In phantasy, the good internal mother can be psychically destroyed by the aggressive impulses. It is crucial that the real parental figures are around to demonstrate the continuity of their love. In this way, the child perceives that what happens to good objects in phantasy does not happen to them in reality. Psychic reality is allowed to evolve as a place separate from the literalness of the physical world.

Through repeated experience with good enough parenting, the internal image that the child has of external others, that is the child's internal object, is modified by experience and the image transforms, merging experiences of good and bad which becomes more similar to the real object (e.g. the mother, who can be both good and bad). In Freudian terms, the pleasure principle is modified by the reality principle.

Melanie Klein saw this surfacing from the depressive position as a prerequisite for social life. Moreover, she viewed the establishment of an inside and an outside world as the start of interpersonal relationships.

Klein argued that people who never succeed in working through the depressive position in their childhood will, as a result, continue to struggle with this problem in adult life. For example: the cause that a person may maintain suffering from intense guilt feelings over the death of a loved one may be found in the unworked- through depressive position. The guilt is there because of a lack of differentiation between phantasy and reality. It also functions as a defense mechanism to defend the self against unbearable feelings of sadness and sorrow, and the internal object of the loved one against the unbearable rage of the self, which, it is feared, could destroy the internal object forever.

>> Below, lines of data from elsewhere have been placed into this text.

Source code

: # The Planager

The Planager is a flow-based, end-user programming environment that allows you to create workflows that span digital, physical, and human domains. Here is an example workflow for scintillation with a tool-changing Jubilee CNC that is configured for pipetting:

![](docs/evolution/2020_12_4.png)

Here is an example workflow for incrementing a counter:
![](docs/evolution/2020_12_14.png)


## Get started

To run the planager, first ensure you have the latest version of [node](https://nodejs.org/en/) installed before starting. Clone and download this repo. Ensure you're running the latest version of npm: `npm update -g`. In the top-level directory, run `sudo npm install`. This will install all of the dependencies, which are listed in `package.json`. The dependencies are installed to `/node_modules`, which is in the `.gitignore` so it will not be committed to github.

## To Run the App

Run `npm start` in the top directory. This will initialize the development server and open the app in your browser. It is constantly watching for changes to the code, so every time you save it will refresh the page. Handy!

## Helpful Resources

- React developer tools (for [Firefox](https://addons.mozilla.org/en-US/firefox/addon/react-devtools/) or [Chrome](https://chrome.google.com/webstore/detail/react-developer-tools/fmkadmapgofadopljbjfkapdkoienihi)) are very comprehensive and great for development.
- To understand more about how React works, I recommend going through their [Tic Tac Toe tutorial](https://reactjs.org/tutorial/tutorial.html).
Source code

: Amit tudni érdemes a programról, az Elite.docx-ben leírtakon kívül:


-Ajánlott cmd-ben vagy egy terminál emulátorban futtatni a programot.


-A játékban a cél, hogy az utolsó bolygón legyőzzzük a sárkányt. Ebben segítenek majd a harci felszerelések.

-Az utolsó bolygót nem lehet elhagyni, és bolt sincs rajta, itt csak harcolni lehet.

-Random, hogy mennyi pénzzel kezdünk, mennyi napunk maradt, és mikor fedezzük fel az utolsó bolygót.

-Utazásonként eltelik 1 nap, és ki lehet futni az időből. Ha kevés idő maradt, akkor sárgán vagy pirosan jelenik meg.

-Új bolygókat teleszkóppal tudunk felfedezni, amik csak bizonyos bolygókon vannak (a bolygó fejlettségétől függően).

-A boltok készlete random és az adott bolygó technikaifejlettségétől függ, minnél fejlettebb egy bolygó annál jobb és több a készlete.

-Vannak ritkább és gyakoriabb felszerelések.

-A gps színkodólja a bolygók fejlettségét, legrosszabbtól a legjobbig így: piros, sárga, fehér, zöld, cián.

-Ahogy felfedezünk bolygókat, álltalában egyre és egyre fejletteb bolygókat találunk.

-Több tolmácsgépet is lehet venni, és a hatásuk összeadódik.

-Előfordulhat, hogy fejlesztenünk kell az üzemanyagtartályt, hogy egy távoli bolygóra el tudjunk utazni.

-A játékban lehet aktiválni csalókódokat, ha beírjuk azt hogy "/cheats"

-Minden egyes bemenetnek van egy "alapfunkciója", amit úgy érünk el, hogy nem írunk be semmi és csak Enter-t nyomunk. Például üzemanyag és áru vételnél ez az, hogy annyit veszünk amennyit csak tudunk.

== Further thinking regarding the positions ==
Wilfred Bion articulates the dynamic nature of the positions, a point emphasised by Thomas Ogden, and expanded by John Steiner in terms of '"The equilibrium between the paranoid-schizoid and the depressive positions"'. Ogden and James Grotstein have continued to explore early infantile states of mind, and incorporating the work of Donald Meltzer, Esther Bick and others, postulate a position preceding the paranoid-schizoid. Grotstein, following Bion, also hypothesizes a transcendent position which emerges following attainment of the depressive position. This aspect of both Ogden and Grotstein's work remains controversial for many within classical object relations theory.